Themes (Never Let Me Go)

Themes 

This page looks at the key themes in the novel Never Let Me Go by Kazuo Ishiguro.

Human Cloning and Ethics

Cloning is obviously the major theme in Never Let Me Go. The novel was published in 2005, 10 years after the World woke up to the fact that Human Cloning could be a possibility. In 1995 Scottish Scientists successfully created the first Animal Clone “Dolly” the sheep. This feat sent shock waves around the World and continues to cause debate today. Dolly was cloned by scientists who had taken a cell from an adult sheep, fused it with another sheep’s unfertilized egg and created an identical twin. The huge media attention that this development created focused on speculation and anxiety about man’s ability to manipulate biology, or in the language of tabloid newspapers of the day, ‘play God’. The story of Dolly reveals something of the tension between politics, ethics and science and relates closely to the growing and ongoing controversy about embryonic stem cell research.
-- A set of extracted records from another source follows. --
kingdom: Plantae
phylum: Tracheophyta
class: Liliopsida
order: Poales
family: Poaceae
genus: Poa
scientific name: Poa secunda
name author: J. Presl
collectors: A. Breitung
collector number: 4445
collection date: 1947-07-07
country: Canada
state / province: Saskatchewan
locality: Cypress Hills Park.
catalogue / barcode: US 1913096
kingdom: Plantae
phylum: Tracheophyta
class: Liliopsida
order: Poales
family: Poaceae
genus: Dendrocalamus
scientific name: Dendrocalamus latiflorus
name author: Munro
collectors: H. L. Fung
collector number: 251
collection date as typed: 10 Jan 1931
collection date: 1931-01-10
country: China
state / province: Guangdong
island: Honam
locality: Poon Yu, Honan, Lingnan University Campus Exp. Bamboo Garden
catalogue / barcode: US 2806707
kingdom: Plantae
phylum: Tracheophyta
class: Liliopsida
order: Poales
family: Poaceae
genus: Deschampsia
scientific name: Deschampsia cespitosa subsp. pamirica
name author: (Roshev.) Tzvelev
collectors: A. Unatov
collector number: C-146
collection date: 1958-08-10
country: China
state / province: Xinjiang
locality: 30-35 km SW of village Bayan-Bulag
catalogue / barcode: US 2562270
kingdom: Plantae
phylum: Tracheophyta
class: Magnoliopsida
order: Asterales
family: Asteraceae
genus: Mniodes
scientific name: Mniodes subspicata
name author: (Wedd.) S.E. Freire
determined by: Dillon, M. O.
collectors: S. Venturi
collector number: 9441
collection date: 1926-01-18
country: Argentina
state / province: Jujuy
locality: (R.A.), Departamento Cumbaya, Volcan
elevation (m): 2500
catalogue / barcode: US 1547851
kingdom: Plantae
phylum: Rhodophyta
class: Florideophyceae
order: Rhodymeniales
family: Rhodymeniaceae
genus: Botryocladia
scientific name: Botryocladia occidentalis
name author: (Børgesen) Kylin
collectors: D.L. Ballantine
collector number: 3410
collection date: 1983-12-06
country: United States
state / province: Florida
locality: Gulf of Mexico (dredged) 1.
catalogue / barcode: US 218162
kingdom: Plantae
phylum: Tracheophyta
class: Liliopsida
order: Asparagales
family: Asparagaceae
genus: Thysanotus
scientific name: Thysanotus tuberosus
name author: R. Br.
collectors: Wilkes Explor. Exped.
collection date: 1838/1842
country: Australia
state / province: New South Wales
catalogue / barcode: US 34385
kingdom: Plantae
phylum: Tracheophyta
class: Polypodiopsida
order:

This debate plays to our greatest fears or highest hopes.

By the time the novel was published most countries had already outlawed human cloning but some scientists still worked on cloning technology and the first hybrid human clone was created in 1998. The embryo that was created was then destroyed.

The novel does not tell us anything about the science of human cloning or how, this society which appears to be similar to our own, it was ever thought ethically acceptable to rear children as clones for the only purpose to  harvesting their organs, so that others can continue to live a healthy life.

Loss and Mortality

Kathy narrates the novel as a series of memories as the clock counts down to her own “completion”. Everyone she has ever had a real connection with has died and she knows she will suffer the same fate as her friends. The novel could be said to be a consolidation of her thoughts as she is forced to contemplate her own mortality.